A monthly index forecasting economic conditions in the United States continues to slide, suggesting the coronavirus pandemic and related restrictions have triggered a recession.

The Conference Board reported its Leading Economic Index (LEI) fell 4.4 percent to 98.8 in April. That decline follows a 7.4 percent decrease in March, the largest monthly decline in the 60-year history of the index.
The Coincident Economic Index (CEI), a separate measure of current conditions, retreated 8.9 percent to 96.6 in April.
“The sharp declines in the LEI and CEI suggest that the U.S economy is now in recession territory,” said Ataman Ozyildirim, senior director of economic research at the Conference Board. “Business conditions may recover for some sectors and industries over the next few months. But the breadth and depth of the decline in the LEI suggest that an imminent reopening of some sectors does not imply a fast rebound for the economy at large.”
The LEI decreased 11.3 percent over the past six months after edging down two-tenths of a percent during the six-month span before that. Weaknesses among the indicators in the index have grown more widespread.
Gross domestic product, the broad measure of goods and services produced in the country, fell at an annual rate of 4.8 percent during the first quarter.
For April, six of 10 indicators of the LEI reclined, including average weekly manufacturing hours, building permits, consumer expectations and leading credit and new orders indexes. An increase in average weekly initial claims for unemployment insurance also pulled down the index. Four indicators advanced: interest rate spread, new orders for both capital and consumer goods and stock prices.
The CEI declined 9.6 percent over the past six months.
For April, industrial production and payrolls decreased even as personal income and sales increased.

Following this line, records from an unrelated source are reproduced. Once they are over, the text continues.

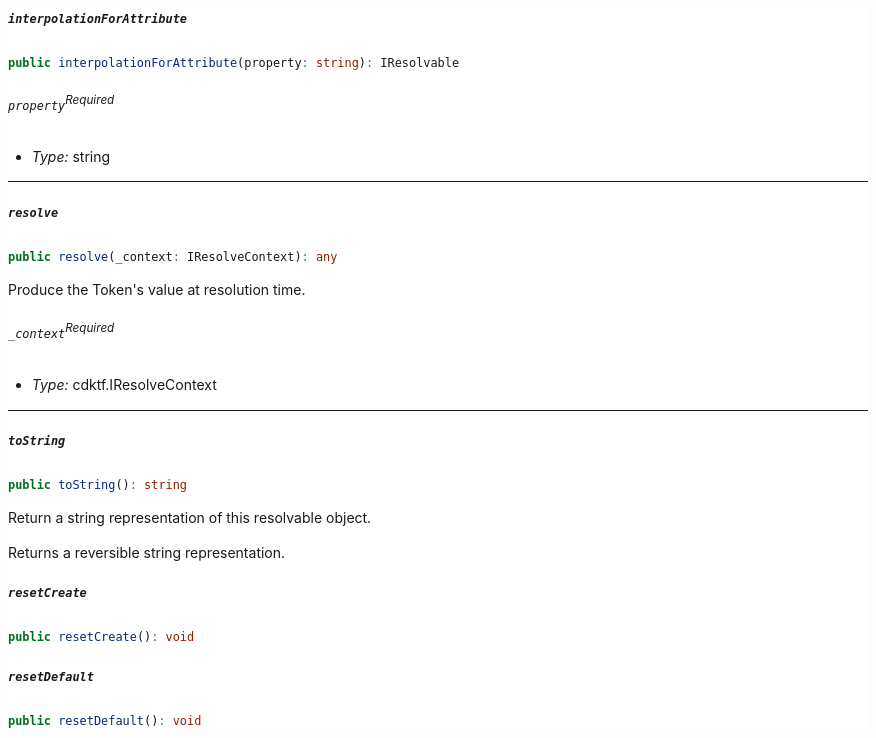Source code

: 
##### `interpolationForAttribute` <a name="interpolationForAttribute" id="@cdktf/provider-ionoscloud.nic.NicTimeoutsOutputReference.interpolationForAttribute"></a>

```typescript
public interpolationForAttribute(property: string): IResolvable
```

###### `property`<sup>Required</sup> <a name="property" id="@cdktf/provider-ionoscloud.nic.NicTimeoutsOutputReference.interpolationForAttribute.parameter.property"></a>

- *Type:* string

---

##### `resolve` <a name="resolve" id="@cdktf/provider-ionoscloud.nic.NicTimeoutsOutputReference.resolve"></a>

```typescript
public resolve(_context: IResolveContext): any
```

Produce the Token's value at resolution time.

###### `_context`<sup>Required</sup> <a name="_context" id="@cdktf/provider-ionoscloud.nic.NicTimeoutsOutputReference.resolve.parameter._context"></a>

- *Type:* cdktf.IResolveContext

---

##### `toString` <a name="toString" id="@cdktf/provider-ionoscloud.nic.NicTimeoutsOutputReference.toString"></a>

```typescript
public toString(): string
```

Return a string representation of this resolvable object.

Returns a reversible string representation.

##### `resetCreate` <a name="resetCreate" id="@cdktf/provider-ionoscloud.nic.NicTimeoutsOutputReference.resetCreate"></a>

```typescript
public resetCreate(): void
```

##### `resetDefault` <a name="resetDefault" id="@cdktf/provider-ionoscloud.nic.NicTimeoutsOutputReference.resetDefault"></a>

```typescript
public resetDefault(): void
```
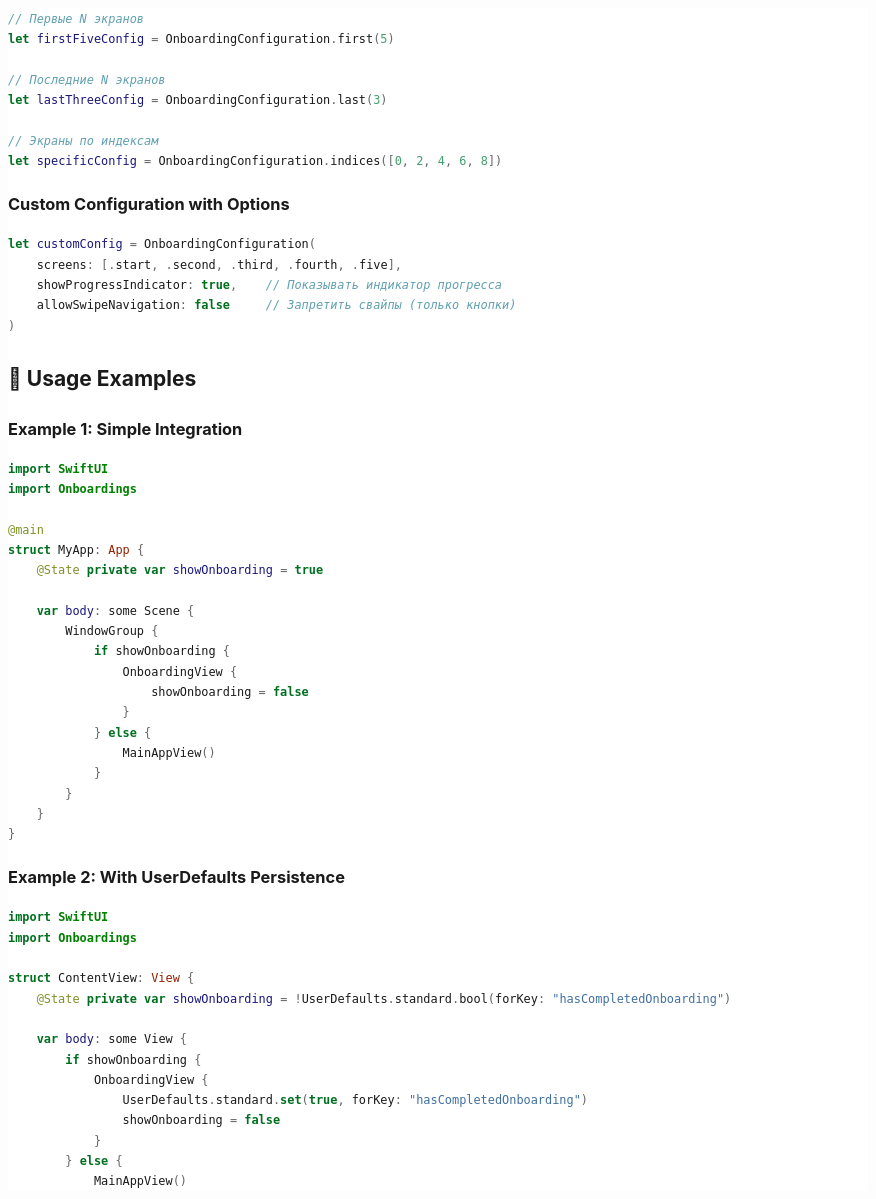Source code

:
 ```swift
// Первые N экранов
let firstFiveConfig = OnboardingConfiguration.first(5)

// Последние N экранов
let lastThreeConfig = OnboardingConfiguration.last(3)

// Экраны по индексам
let specificConfig = OnboardingConfiguration.indices([0, 2, 4, 6, 8])
```

### Custom Configuration with Options

```swift
let customConfig = OnboardingConfiguration(
    screens: [.start, .second, .third, .fourth, .five],
    showProgressIndicator: true,    // Показывать индикатор прогресса
    allowSwipeNavigation: false     // Запретить свайпы (только кнопки)
)
```

## 📝 Usage Examples

### Example 1: Simple Integration

```swift
import SwiftUI
import Onboardings

@main
struct MyApp: App {
    @State private var showOnboarding = true
    
    var body: some Scene {
        WindowGroup {
            if showOnboarding {
                OnboardingView {
                    showOnboarding = false
                }
            } else {
                MainAppView()
            }
        }
    }
}
```

### Example 2: With UserDefaults Persistence

```swift
import SwiftUI
import Onboardings

struct ContentView: View {
    @State private var showOnboarding = !UserDefaults.standard.bool(forKey: "hasCompletedOnboarding")
    
    var body: some View {
        if showOnboarding {
            OnboardingView {
                UserDefaults.standard.set(true, forKey: "hasCompletedOnboarding")
                showOnboarding = false
            }
        } else {
            MainAppView()
```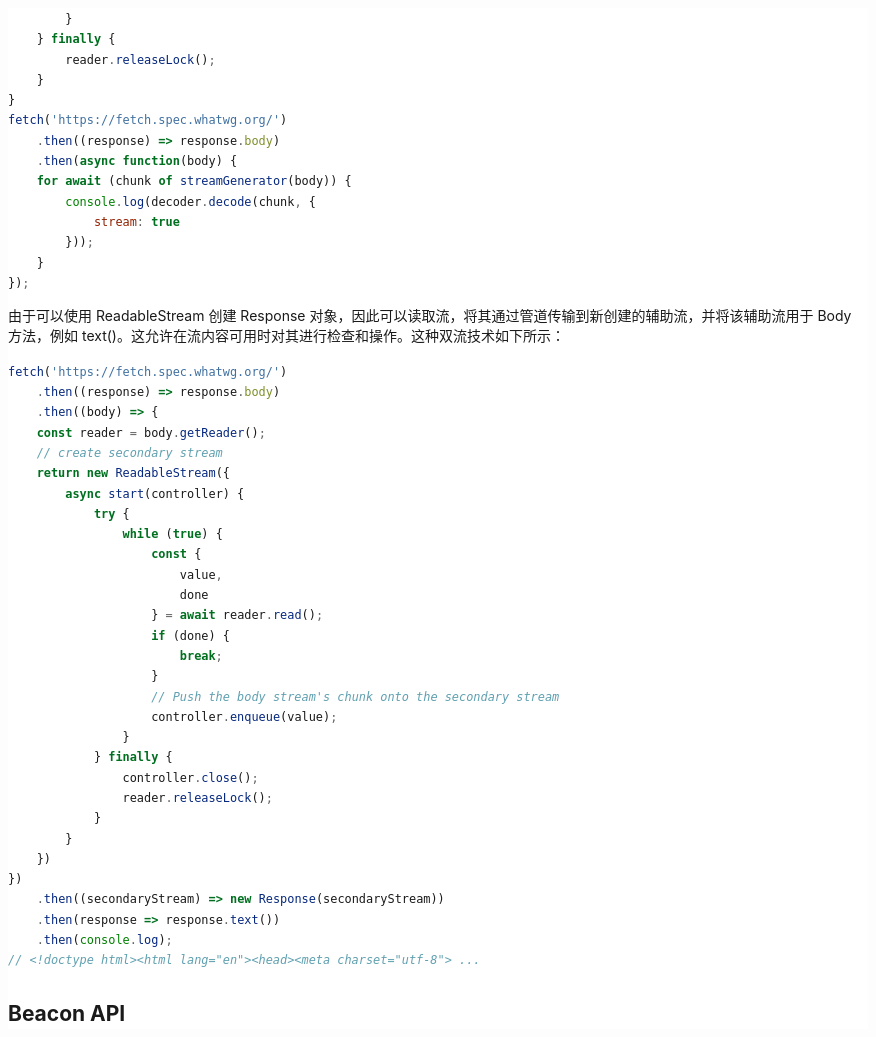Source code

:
 ```js
        }
    } finally {
        reader.releaseLock();
    }
}
fetch('https://fetch.spec.whatwg.org/')
    .then((response) => response.body)
    .then(async function(body) {
    for await (chunk of streamGenerator(body)) {
        console.log(decoder.decode(chunk, {
            stream: true
        }));
    }
});
```

由于可以使用 ReadableStream 创建 Response 对象，因此可以读取流，将其通过管道传输到新创建的辅助流，并将该辅助流用于 Body 方法，例如 text()。这允许在流内容可用时对其进行检查和操作。这种双流技术如下所示：
```js
fetch('https://fetch.spec.whatwg.org/')
    .then((response) => response.body)
    .then((body) => {
    const reader = body.getReader();
    // create secondary stream
    return new ReadableStream({
        async start(controller) {
            try {
                while (true) {
                    const {
                        value,
                        done
                    } = await reader.read();
                    if (done) {
                        break;
                    }
                    // Push the body stream's chunk onto the secondary stream
                    controller.enqueue(value);
                }
            } finally {
                controller.close();
                reader.releaseLock();
            }
        }
    })
})
    .then((secondaryStream) => new Response(secondaryStream))
    .then(response => response.text())
    .then(console.log);
// <!doctype html><html lang="en"><head><meta charset="utf-8"> ...
```
## Beacon API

The Lagging Economic Indicator (LAG), a measure of past performance, increased 4.1 percent to 115.3. The index rose 6.2 percent over the past three months.
For April, commercial and industrial financing and consumer debt advanced. A decrease in the average duration of unemployment also bolstered the index. The average prime rate charged by banks and the cost of services declined. The cost of labor and inventories held steady.